### Your goal
For the entries below, work out how many lines include the string "wile", then write only that number.

Saved data entries
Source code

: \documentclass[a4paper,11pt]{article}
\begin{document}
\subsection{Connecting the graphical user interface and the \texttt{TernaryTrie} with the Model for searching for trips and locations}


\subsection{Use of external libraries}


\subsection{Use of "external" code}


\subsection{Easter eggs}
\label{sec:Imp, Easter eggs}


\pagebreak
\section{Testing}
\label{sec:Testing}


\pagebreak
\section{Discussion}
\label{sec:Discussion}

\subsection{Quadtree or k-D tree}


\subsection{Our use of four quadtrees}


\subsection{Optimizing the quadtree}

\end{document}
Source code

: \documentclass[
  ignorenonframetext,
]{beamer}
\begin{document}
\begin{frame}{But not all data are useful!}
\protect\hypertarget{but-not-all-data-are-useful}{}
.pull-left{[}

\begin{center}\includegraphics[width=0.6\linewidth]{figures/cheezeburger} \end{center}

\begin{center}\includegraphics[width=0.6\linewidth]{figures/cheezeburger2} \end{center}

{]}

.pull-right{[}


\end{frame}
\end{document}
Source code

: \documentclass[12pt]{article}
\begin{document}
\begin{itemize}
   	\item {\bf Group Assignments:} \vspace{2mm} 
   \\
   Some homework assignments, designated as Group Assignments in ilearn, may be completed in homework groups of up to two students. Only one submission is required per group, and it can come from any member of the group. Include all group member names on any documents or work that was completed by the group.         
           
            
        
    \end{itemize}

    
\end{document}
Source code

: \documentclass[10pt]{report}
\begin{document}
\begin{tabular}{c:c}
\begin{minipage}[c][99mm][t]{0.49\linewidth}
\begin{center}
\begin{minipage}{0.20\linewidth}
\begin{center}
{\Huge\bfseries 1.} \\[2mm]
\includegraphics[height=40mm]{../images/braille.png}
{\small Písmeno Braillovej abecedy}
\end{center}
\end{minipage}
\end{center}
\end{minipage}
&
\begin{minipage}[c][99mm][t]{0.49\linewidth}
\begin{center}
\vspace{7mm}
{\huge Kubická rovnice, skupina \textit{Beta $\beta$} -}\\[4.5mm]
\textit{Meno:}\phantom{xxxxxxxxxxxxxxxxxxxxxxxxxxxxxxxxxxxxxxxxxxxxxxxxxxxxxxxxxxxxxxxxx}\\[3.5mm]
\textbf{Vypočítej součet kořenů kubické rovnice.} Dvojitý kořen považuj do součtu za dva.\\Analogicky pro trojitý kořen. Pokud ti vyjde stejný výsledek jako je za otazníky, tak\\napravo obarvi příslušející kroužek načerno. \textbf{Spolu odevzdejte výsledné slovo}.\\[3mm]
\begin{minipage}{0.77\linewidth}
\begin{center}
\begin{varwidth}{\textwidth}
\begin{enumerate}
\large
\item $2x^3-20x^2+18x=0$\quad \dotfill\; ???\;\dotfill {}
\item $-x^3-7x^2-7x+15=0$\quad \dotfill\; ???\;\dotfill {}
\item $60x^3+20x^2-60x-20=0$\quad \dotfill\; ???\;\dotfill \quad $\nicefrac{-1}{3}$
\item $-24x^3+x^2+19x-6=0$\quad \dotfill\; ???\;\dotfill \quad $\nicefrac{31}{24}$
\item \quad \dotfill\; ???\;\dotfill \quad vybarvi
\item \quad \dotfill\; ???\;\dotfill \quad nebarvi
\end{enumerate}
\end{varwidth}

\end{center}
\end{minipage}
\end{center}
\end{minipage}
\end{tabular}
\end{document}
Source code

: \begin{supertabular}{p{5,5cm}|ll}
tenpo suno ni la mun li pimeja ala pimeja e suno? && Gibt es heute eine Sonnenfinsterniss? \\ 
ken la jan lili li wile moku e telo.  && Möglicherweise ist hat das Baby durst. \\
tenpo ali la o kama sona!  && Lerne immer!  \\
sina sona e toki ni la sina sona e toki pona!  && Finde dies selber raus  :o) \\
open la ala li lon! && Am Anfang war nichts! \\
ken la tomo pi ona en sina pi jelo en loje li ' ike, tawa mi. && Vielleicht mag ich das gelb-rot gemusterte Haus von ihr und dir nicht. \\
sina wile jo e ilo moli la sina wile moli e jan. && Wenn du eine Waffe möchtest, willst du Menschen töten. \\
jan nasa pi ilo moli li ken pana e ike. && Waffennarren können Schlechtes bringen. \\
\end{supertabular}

### Answer to this problem
2